### More about polynomials Examples

• Simplify $$\frac{{{x^2} + 2x - 3}}{{{x^2} + 7x + 12}} \times \frac{{{x^2} - 2x - 15}}{{{x^2} - 2x - 8}} \div \frac{{{x^2} - 2x - 15}}{{{x^2} + 6x + 8}}$$.
• $$\begin{array}{1}{\frac{{{x^2} + 2x - 3}}{{{x^2} + 7x + 12}} \times \frac{{{x^2} - 2x - 15}}{{{x^2} - 2x - 8}} \div \frac{{{x^2} - 2x - 15}}{{{x^2} + 6x + 8}}} = {\frac{{{x^2} + 2x - 3}}{{{x^2} + 7x + 12}} \times \frac{{{x^2} - 2x - 15}}{{{x^2} - 2x - 8}} \times \frac{{{x^2} + 6x + 8}}{{{x^2} - 2x - 15}}}\\ = {\frac{{(x - 1)(x + 3)(x + 3)(x - 5)(x + 2)(x + 4)}}{{(x + 3)(x + 4)(x + 2)(x - 4)(x + 3)(x - 5)}}^{}}\\ = {\underline{\underline {\frac{{x - 1}}{{x - 4}}}} ^{}}\end{array}$$

• Let A and B be constants.

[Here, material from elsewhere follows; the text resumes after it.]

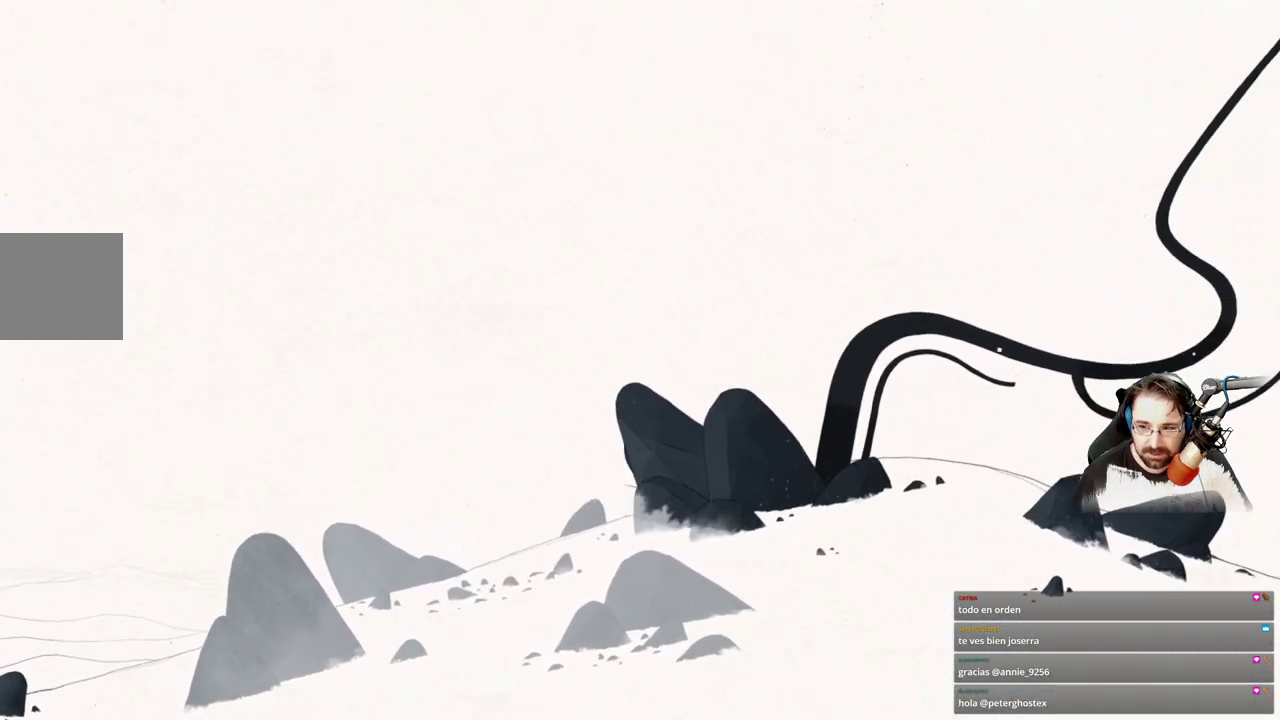
{"buttons": [], "left_stick": "right", "right_stick": "center", "events": []}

If $$\frac{{3x + 5}}{{(x + 1)(2x + 3)}} \equiv \frac{A}{{x + 1}} + \frac{B}{{2x + 3}}$$, find the values of A and B.
• $$\begin{array}{1}R.H.S. = \frac{A}{{x + 1}} + \frac{B}{{2x + 3}}\\ = {\frac{{A(2x + 3) + B(x + 1)}}{{(x + 1)(2x + 3)}}^{}}\\ = {\frac{{(2A + B)x + 3A + B}}{{(x + 1)(2x + 3)}}^{}}\end{array}$$
By comparing the like terms on the L.H.S. and R.H.S., we have
$$\left\{ \begin{array}{l}2A + B = 3\;{\kern 1pt} .....................\;(1)\\3A + B = 5\;{\kern 1pt} .....................\;{(2)^{}}\end{array} \right.$$
(2) - (1), $$A = 2$$
Substitute $$A = 2$$ into (1),
$$\begin{array}{1}2(2) + B = 3\\B = - {1^{}}\end{array}$$
∴ $$\underline{\underline {A = 2{\rm{ }},{\rm{ }}B = - 1}}$$

• It is given that $$f(x) = \frac{1}{{{x^2} + 2x - 8}}$$ is a rational function.
Find another rational function $$g(x)$$ such that the denominator of $$f(x) \times g(x)$$ is $${x^2} - x - 2$$.
• Suggested answer:
$$\begin{array}{1} f(x) = \frac{1}{{{x^2} + 2x - 8}}\\ = \frac{1}{{(x - 2)(x + 4)}}\end{array}$$
Denominator of
$$\begin{array}{1} f(x)\times g(x) = {x^2} - x - 2\\ = (x - 2)(x + 1)\end{array}$$
Let $$f(x) \times g(x) = \frac{{P(x)}}{{(x - 2)(x + 1)}}$$, where $$P(x)$$ is a polynomial.
$$\begin{array}{1}\frac{1}{{(x - 2)(x + 4)}} \times g(x) = \frac{{P(x)}}{{(x - 2)(x + 1)}}\\g(x) = \frac{{P(x)(x - 2)(x + 4)}}{{(x - 2)(x + 1)}}\\ = \frac{{P(x)(x + 4)}}{{x + 1}}\end{array}$$
∴ One possible $$g(x)$$ is $$\frac{{x + 4}}{{x + 1}}$$.